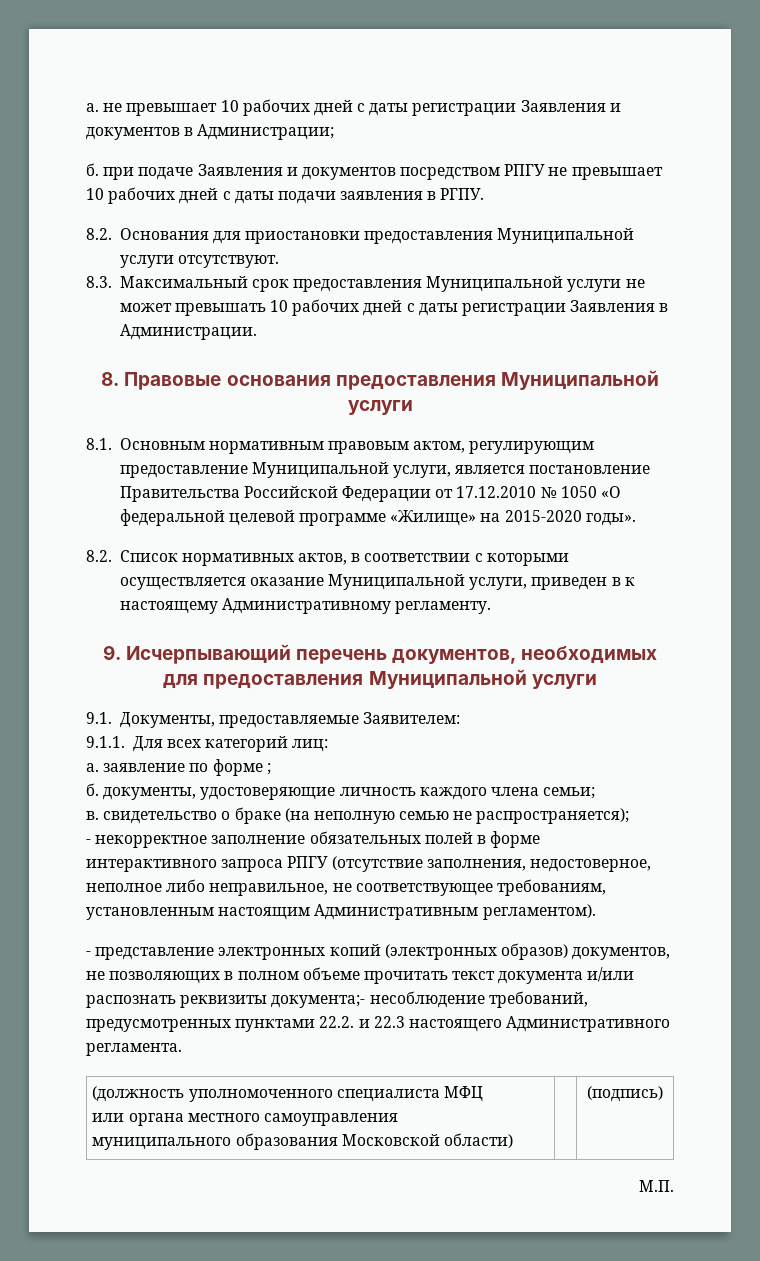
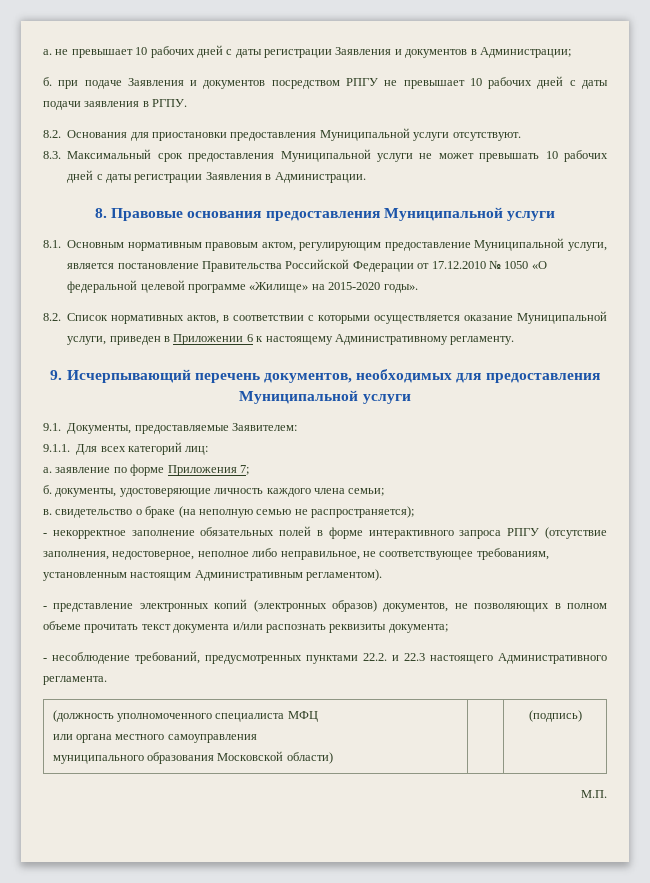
(621, 581) none -> [173,334,253,345] Приложении 6
[266,763,271,775] ; -> [167,465,249,476] Приложения 7;
[271,995,366,1008] документа;- -> [388,624,448,633] [43,658,47,661] документа; // -

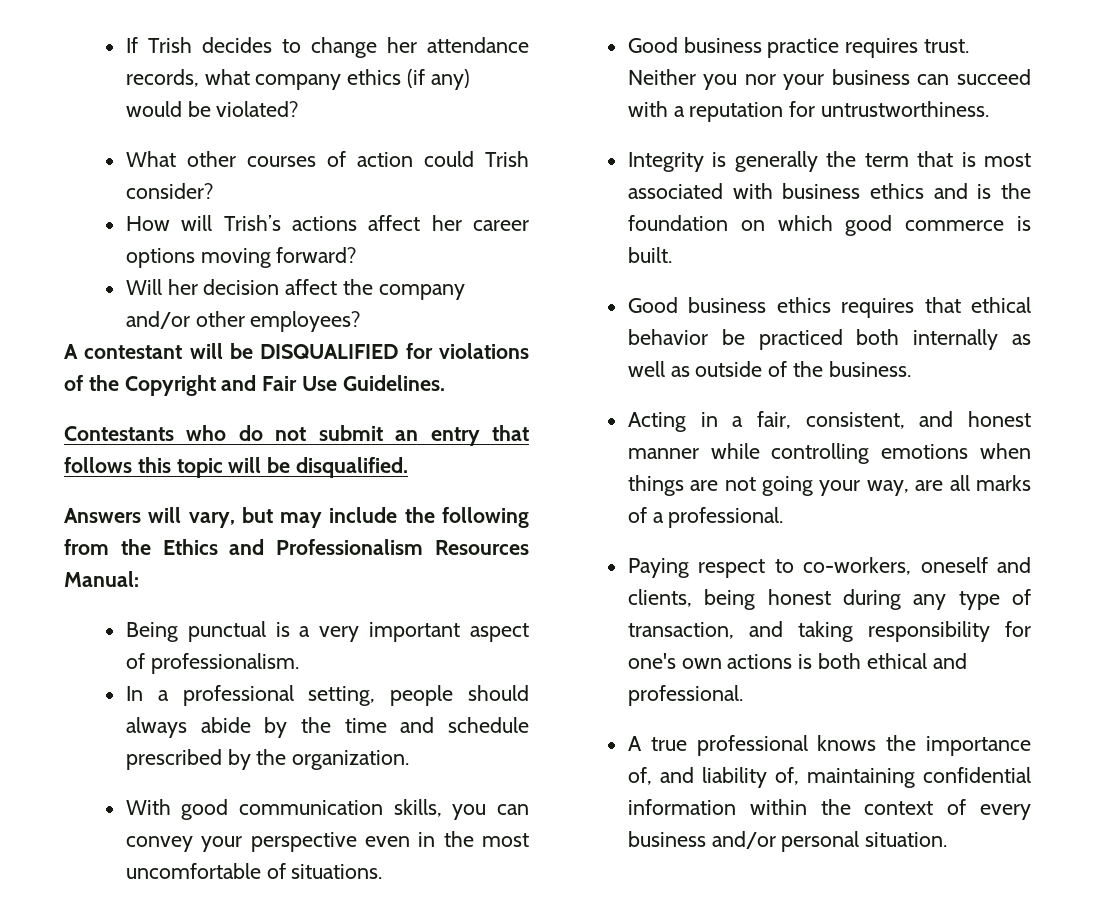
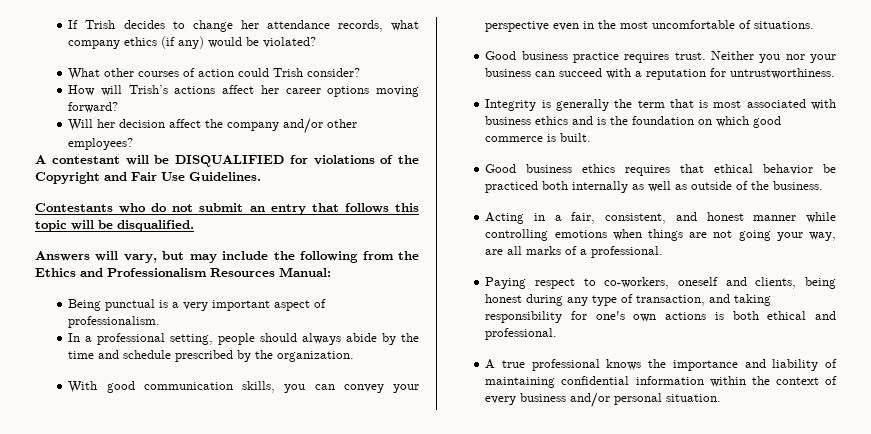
[627,767,652,785] of, -> (738, 365) none
[774,767,799,785] of, -> [824,359,837,368] of

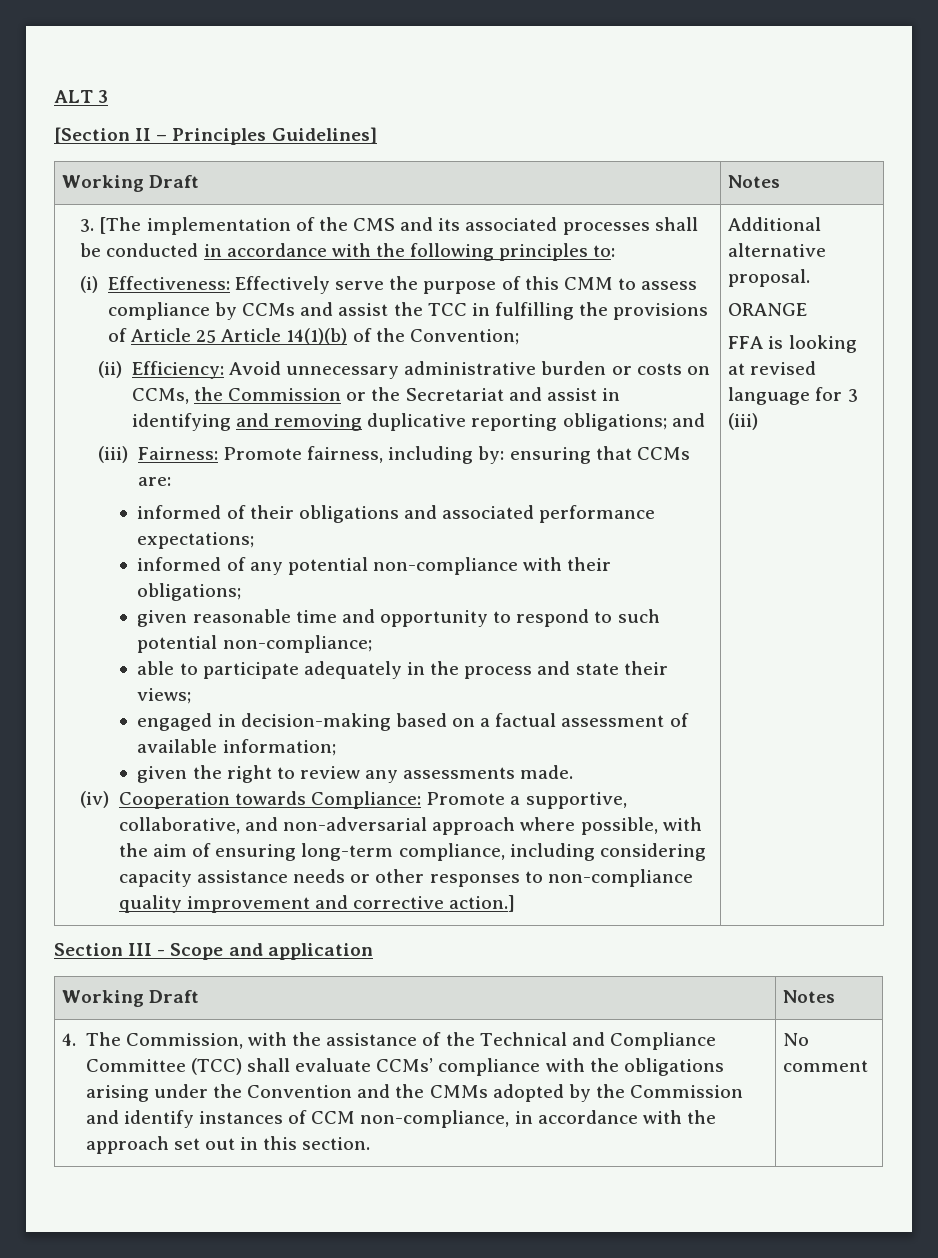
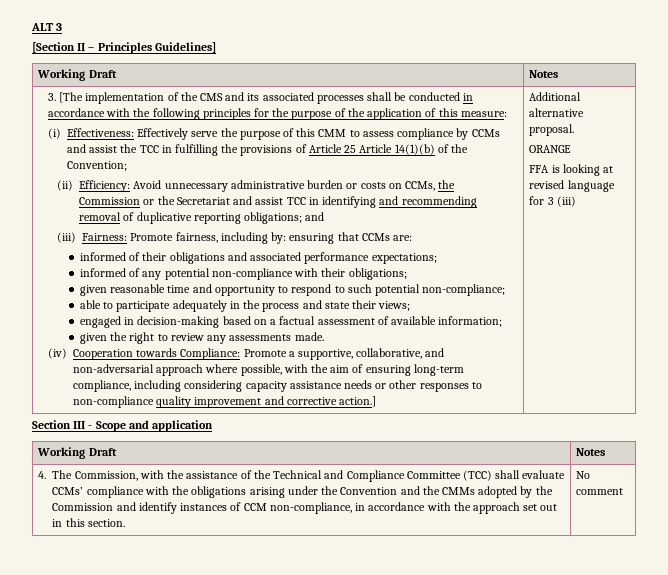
[593,245,616,257] to: -> [253,108,507,120] for the purpose of the application of this measure:
(597, 394) none -> [286,197,306,205] TCC
[274,414,363,431] removing -> [401,196,477,208] [79,212,135,221] recommending removal of

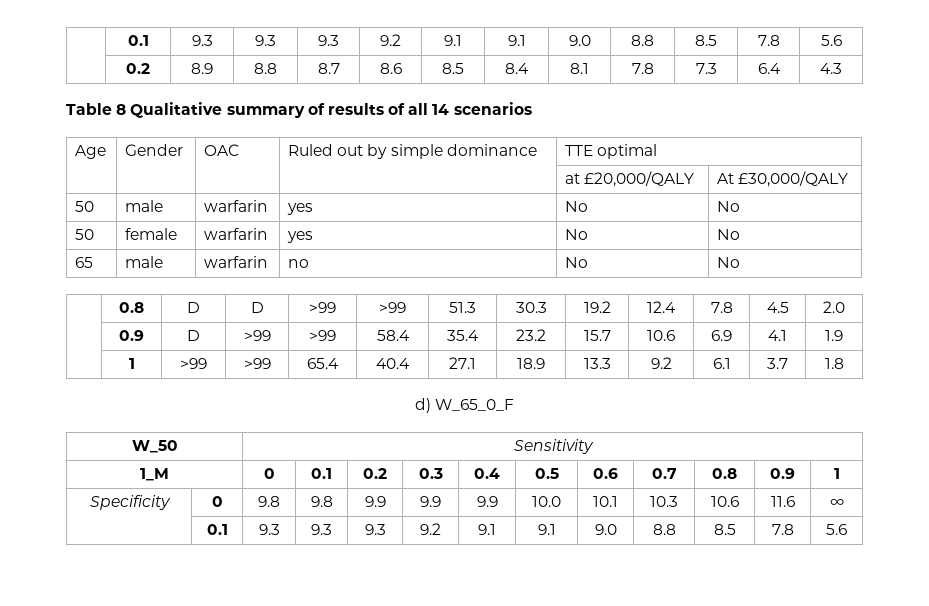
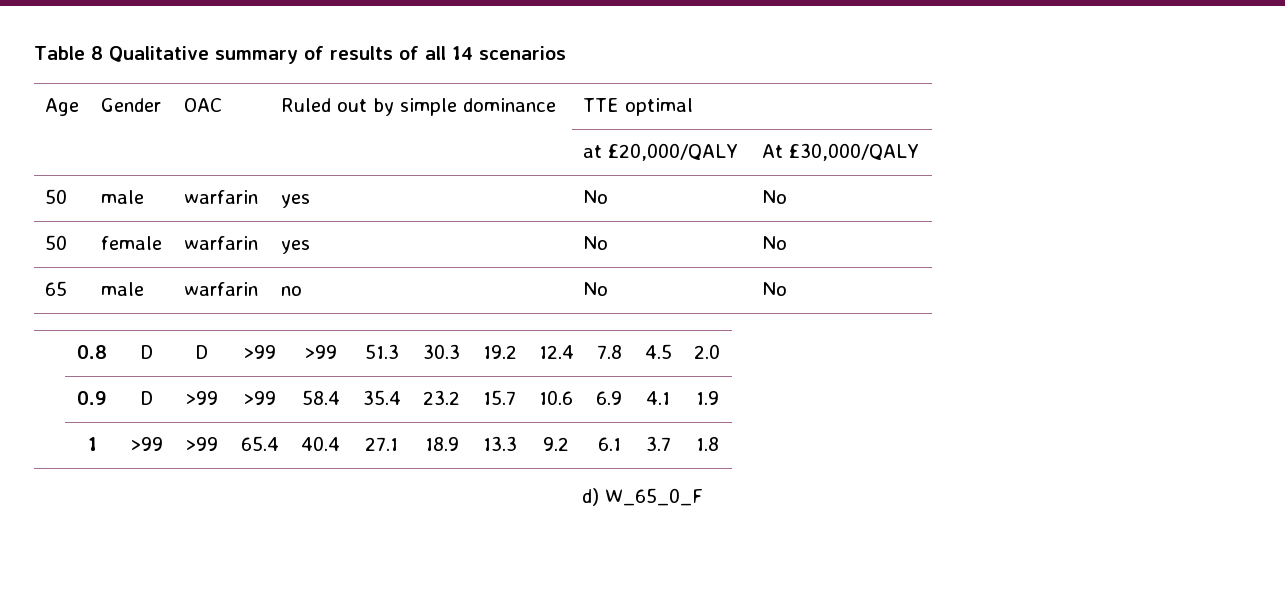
[127,35,149,46] [191,35,213,46] [255,35,276,46] [318,35,339,46] [380,34,401,46] [444,35,462,46] [507,35,526,46] [568,35,591,46] [631,35,654,46] [695,35,717,46] [757,35,780,46] [820,35,842,46] [126,63,150,74] [191,63,213,74] [254,63,277,74] [317,63,340,74] [379,63,402,74] [442,63,464,74] [505,63,529,74] [570,63,589,74] [631,63,654,74] [695,63,717,74] [757,63,781,74] [820,63,842,74] | 0.1 | 9.3 | 9.3 | 9.3 | 9.2 | 9.1 | 9.1 | 9.0 | 8.8 | 8.5 | 7.8 | 5.6 // | 0.2 | 8.9 | 8.8 | 8.7 | 8.6 | 8.5 | 8.4 | 8.1 | 7.8 | 7.3 | 6.4 | 4.3 // -> (34, 53) none
[131,440,178,453] [513,439,594,454] [140,468,169,481] [263,468,275,479] [311,468,332,479] [363,468,387,479] [418,468,443,479] [474,468,500,479] [534,468,559,479] [593,468,618,479] [651,468,677,479] [712,468,737,479] [770,468,795,479] [833,468,840,479] [89,495,171,510] [211,496,223,507] [258,496,280,507] [310,496,333,507] [364,496,386,507] [420,496,441,507] [476,496,498,507] [532,496,561,507] [593,496,618,507] [650,496,678,507] [710,496,739,507] [770,496,795,507] [829,499,844,507] [206,524,228,535] [258,524,280,535] [311,524,332,535] [364,524,386,535] [420,523,441,535] [478,524,496,535] [537,524,556,535] [594,524,617,535] [652,524,676,535] [713,524,736,535] [771,524,794,535] [826,524,847,535] // W_50 | Sensitivity // 1_M | 0 | 0.1 | 0.2 | 0.3 | 0.4 | 0.5 | 0.6 | 0.7 | 0.8 | 0.9 | 1 // Specificity | 0 | 9.8 | 9.8 | 9.9 | 9.9 | 9.9 | 10.0 | 10.1 | 10.3 | 10.6 | 11.6 | ∞ // | 0.1 | 9.3 | 9.3 | 9.3 | 9.2 | 9.1 | 9.1 | 9.0 | 8.8 | 8.5 | 7.8 | 5.6 -> (703, 497) none

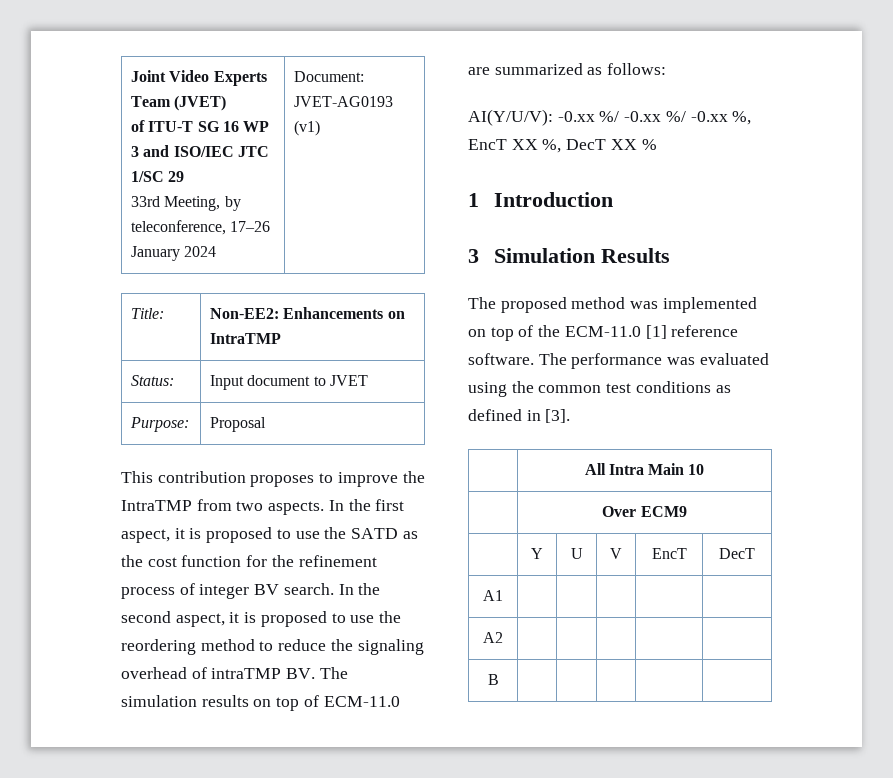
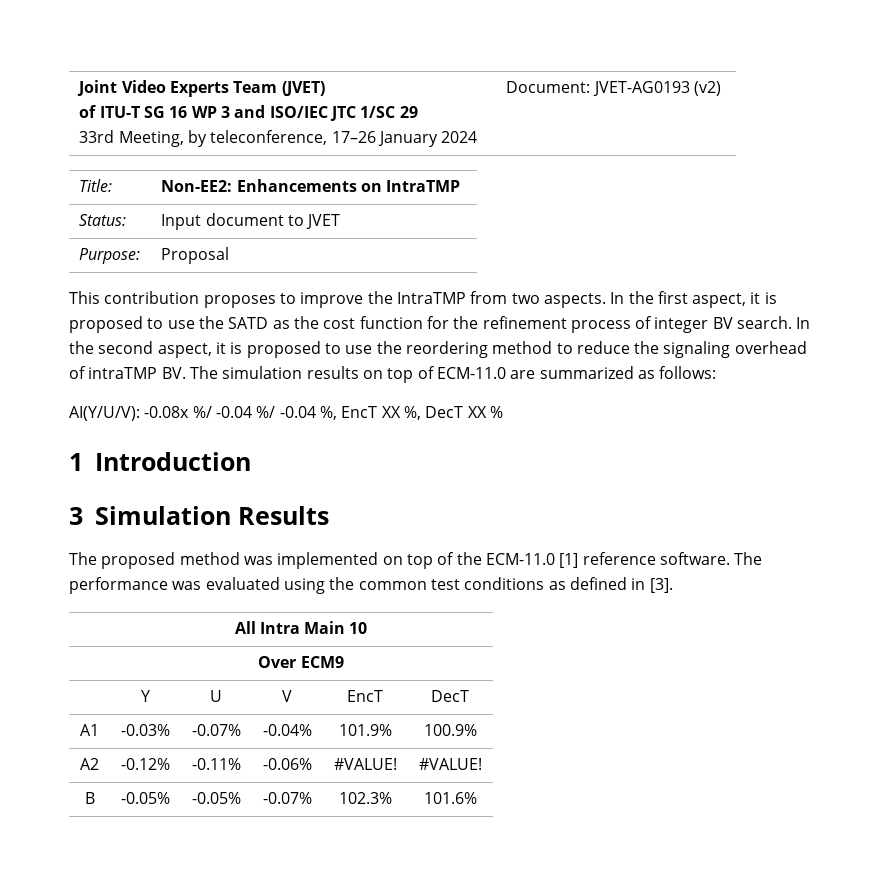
[294,120,321,136] (v1) -> [694,81,722,96] (v2)
[557,111,728,122] -0.xx %/ -0.xx %/ -0.xx -> [144,406,316,418] -0.08x %/ -0.04 %/ -0.04
[483,632,503,643] [487,674,499,685] | | | | // A2 | | | | | // B | | | | | -> [120,724,170,736] [191,724,241,736] [262,724,312,736] [338,724,392,736] [423,724,477,736] [80,758,99,770] [120,758,170,770] [191,758,241,770] [262,758,312,770] [333,758,397,770] [418,758,482,770] [84,792,95,804] [120,792,170,804] [191,792,241,804] [262,792,312,804] [338,792,392,804] [423,792,477,804] -0.03% | -0.07% | -0.04% | 101.9% | 100.9% // A2 | -0.12% | -0.11% | -0.06% | #VALUE! | #VALUE! // B | -0.05% | -0.05% | -0.07% | 102.3% | 101.6%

+ + +

# Exercise objective
The answer is the lines of the material above, from the one containing "[627,767,652,785] of, -> (738, 365) none" down to the one containing "[127,35,149,46] [191,35,213,46] [255,35,276,46]", given exactly and without images.

# The completed task
[627,767,652,785] of, -> (738, 365) none
[774,767,799,785] of, -> [824,359,837,368] of

[593,245,616,257] to: -> [253,108,507,120] for the purpose of the application of this measure:
(597, 394) none -> [286,197,306,205] TCC
[274,414,363,431] removing -> [401,196,477,208] [79,212,135,221] recommending removal of

[127,35,149,46] [191,35,213,46] [255,35,276,46] [318,35,339,46] [380,34,401,46] [444,35,462,46] [507,35,526,46] [568,35,591,46] [631,35,654,46] [695,35,717,46] [757,35,780,46] [820,35,842,46] [126,63,150,74] [191,63,213,74] [254,63,277,74] [317,63,340,74] [379,63,402,74] [442,63,464,74] [505,63,529,74] [570,63,589,74] [631,63,654,74] [695,63,717,74] [757,63,781,74] [820,63,842,74] | 0.1 | 9.3 | 9.3 | 9.3 | 9.2 | 9.1 | 9.1 | 9.0 | 8.8 | 8.5 | 7.8 | 5.6 // | 0.2 | 8.9 | 8.8 | 8.7 | 8.6 | 8.5 | 8.4 | 8.1 | 7.8 | 7.3 | 6.4 | 4.3 // -> (34, 53) none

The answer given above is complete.